Extracted data entries:
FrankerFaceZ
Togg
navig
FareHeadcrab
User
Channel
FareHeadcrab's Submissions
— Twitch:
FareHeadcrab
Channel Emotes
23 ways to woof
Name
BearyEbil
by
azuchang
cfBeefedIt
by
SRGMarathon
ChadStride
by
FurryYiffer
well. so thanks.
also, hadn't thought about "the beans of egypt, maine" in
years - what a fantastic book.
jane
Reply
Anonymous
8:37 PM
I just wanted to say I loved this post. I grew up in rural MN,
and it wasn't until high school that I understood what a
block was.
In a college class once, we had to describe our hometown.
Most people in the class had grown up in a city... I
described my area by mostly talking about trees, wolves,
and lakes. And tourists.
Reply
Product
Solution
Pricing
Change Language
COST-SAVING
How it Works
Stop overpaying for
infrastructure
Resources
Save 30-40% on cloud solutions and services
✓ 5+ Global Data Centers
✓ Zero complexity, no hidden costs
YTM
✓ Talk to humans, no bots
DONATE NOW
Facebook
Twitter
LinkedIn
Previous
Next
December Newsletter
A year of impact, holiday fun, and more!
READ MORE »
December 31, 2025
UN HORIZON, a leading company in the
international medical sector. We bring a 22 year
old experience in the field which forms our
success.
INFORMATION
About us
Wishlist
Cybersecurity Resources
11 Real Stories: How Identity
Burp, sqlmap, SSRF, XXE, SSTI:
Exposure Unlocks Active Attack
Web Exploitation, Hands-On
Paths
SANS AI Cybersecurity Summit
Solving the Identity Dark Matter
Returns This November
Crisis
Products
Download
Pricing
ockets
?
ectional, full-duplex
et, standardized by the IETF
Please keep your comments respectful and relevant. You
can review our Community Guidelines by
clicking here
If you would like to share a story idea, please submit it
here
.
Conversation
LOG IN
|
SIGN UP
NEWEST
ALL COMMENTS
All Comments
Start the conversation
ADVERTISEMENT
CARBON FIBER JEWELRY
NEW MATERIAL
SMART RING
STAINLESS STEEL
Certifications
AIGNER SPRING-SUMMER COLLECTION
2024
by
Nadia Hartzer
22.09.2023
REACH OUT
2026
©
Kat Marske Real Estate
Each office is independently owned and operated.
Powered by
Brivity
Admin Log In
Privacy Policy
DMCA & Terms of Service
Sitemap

Activity →
Copy out all lines from the records where the word "Identity" appears.

Answer →
11 Real Stories: How Identity
Solving the Identity Dark Matter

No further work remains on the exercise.